Scientists identified some of the key proteins in Candida albicans biofilms that control both how they resist antifungal drugs and how they spread throughout the body in a new study designed to better understand and combat these structures.
The microbes that make us sick frequently find ways to avoid our attacks. The biofilm matrix, a sticky, armor-like goo that encases clusters of disease-causing organisms, is perhaps the most important of these strategies.
This defense works, albeit in tragic ways at times. Biofilms, for example, form quickly and invisibly on medical devices such as catheters and implants and are highly resistant to drugs that could otherwise treat them. Infections caused by them cost tens of thousands of lives and billions of dollars in the United States each year.
“There are no antimicrobials that have been approved for the treatment of biofilms. A biofilm can only be treated by physically removing it from the body” David Andes, a medical professor at the University of Wisconsin School of Medicine and Public Health, agrees.
Andes and his colleagues identified some of the key proteins in Candida albicans biofilms that control both how the fungus resists antifungal drugs and how it spreads throughout the body in a new study designed to better understand and combat these structures.

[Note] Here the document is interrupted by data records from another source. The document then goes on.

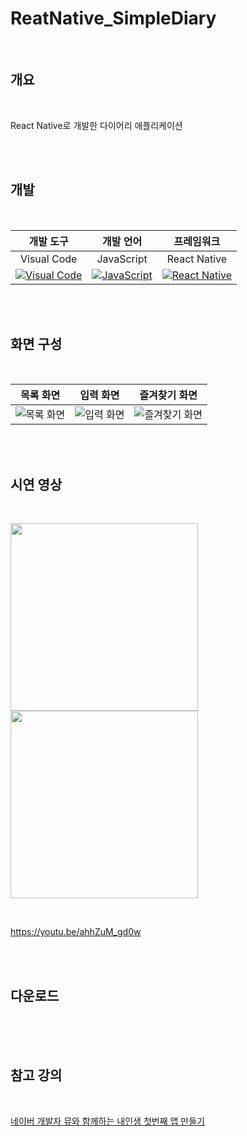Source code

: # ReatNative_SimpleDiary

<br>

## 개요
 
<br>

React Native로 개발한 다이어리 애플리케이션
 
<br>
<br>

## 개발
 
<br>

|개발 도구|개발 언어|프레임워크|
|:-:|:-:|:-:|
|Visual Code|JavaScript|React Native|
|[![Visual Code](https://upload.wikimedia.org/wikipedia/commons/f/f3/Visual_Studio_Code_0.10.1_icon.png?&w=500)](https://code.visualstudio.com/)|[![JavaScript](https://upload.wikimedia.org/wikipedia/commons/thumb/9/99/Unofficial_JavaScript_logo_2.svg/140px-Unofficial_JavaScript_logo_2.svg.png?w=500)](https://developer.mozilla.org/ko/docs/Web/JavaScript)|[![React Native](https://upload.wikimedia.org/wikipedia/commons/thumb/a/a7/React-icon.svg/220px-React-icon.svg.png?w=500)](https://reactnative.dev/)|
 
<br>
<br>

## 화면 구성
 
<br>

|목록 화면|입력 화면|즐겨찾기 화면|
|:-:|:-:|:-:|
|![목록 화면](https://user-images.githubusercontent.com/31186176/129481497-7fda2505-0c05-4133-8122-56c77d8c877a.jpg?&w=300)|![입력 화면](https://user-images.githubusercontent.com/31186176/129481499-30e4aa3c-3ab9-4bdd-970d-d648c1306beb.jpg?w=300)|![즐겨찾기 화면](https://user-images.githubusercontent.com/31186176/129481500-ebad6cb0-1060-4b93-a328-d68a7bc81b7c.jpg?w=300)|
 
<br>
<br>

## 시연 영상
 
<br>

<img src="https://user-images.githubusercontent.com/31186176/129481318-7f971ead-42a2-4ffd-aca1-d6cad4a63d70.gif" width="300"/> <img src="https://user-images.githubusercontent.com/31186176/129481316-60c591df-8f83-407b-8e85-72e42a32fda0.gif" width="300"/>

<br>

https://youtu.be/ahhZuM_gd0w

<br>
<br>

## 다운로드
 
<br>

 
<br>
<br>

## 참고 강의
 
<br>

[네이버 개발자 뮤와 함께하는 내인생 첫번째 앱 만들기](https://class101.net/hidden-products/5c5d780974eabcfdafd39897)
 
<br>
<br>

Biofilms are composed of a complex soup of materials secreted by individual cells within them, such as proteins. There are no antimicrobials that have been approved for the treatment of biofilms. A biofilm can only be treated by physically removing it from the body.David Andes
While more research is needed, the newly discovered proteins represent potential drug targets for impairing a pathogen’s antimicrobial defenses. In fact, the study discovered that Candida strains that couldn’t produce some of these proteins were much more sensitive to the antifungal fluconazole.
In a rat infection model, however, interfering with some of these same proteins increased the likelihood of biofilms spreading to the kidney. This is a flaw that will require further investigation. Andes and his colleagues, which included Aaron Mitchell, a biology professor at the University of Georgia, published their findings in the journal Nature Communications.
Candida is a mysterious organism. The fungus frequently lives in and on healthy people, causing no harm. However, it can easily infect immunocompromised people, as well as those who are otherwise healthy.
Biofilms are composed of a complex soup of materials secreted by individual cells within them, such as proteins. The researchers screened hundreds of these proteins using a machine-learning algorithm to identify likely candidates involved in biofilm production and function. They found 63 proteins to look into further. In lab tests, 13 of the Candida mutants that were unable to produce these proteins became more susceptible to the antifungal fluconazole.
The proteins were also studied in a rat model involving venous catheters by the Andes lab, which specializes in developing animal models to test drug resistance. These catheters, which are inserted into large veins, are frequently left in place for months to aid in drug delivery, such as during chemotherapy treatment. Catheters are prone to infection because they stay in the body for an extended period of time.
When the researchers tested four of the 13 drug-sensitive fungal mutants in the rat model, they found that all four were still susceptible to fluconazole, as previous lab tests had shown. While the antifungal has little effect on normal Candida biofilms, it reduces mutant fungal populations by a factor of 30 or more.
Biofilms are responsible for more than just drug resistance. They have an impact on a pathogen’s entire lifecycle. “Dispersion is the final stage of a biofilm’s lifecycle. Cells leave the biofilm and spread throughout the body “Andes says. This body-wide dispersal greatly increases the risk from infections.
The researchers discovered 17 mutants that influenced the dispersion process; the majority of them dispersed more easily. When three of these high-dispersal mutants were tested in rats, they caused a more than 10-fold increase in the spread of Candida to the kidneys.
Surprisingly, two of the mutants were both more susceptible to antifungals and more likely to spread to the kidney, indicating a mixed bag of clinical outcomes. According to Andes, the proteins’ overlapping functions – partly antimicrobial, partly controlling dispersal – indicate that they play complex roles in biofilms.
The Andes lab has already identified a drug that can disrupt the fungus’ defenses. They recently discovered that the antifungal turbinmicin, discovered by Andes and his colleagues in 2020, can inhibit Candida’s ability to secrete these proteins and other biofilm components, making the pathogen more susceptible to drugs.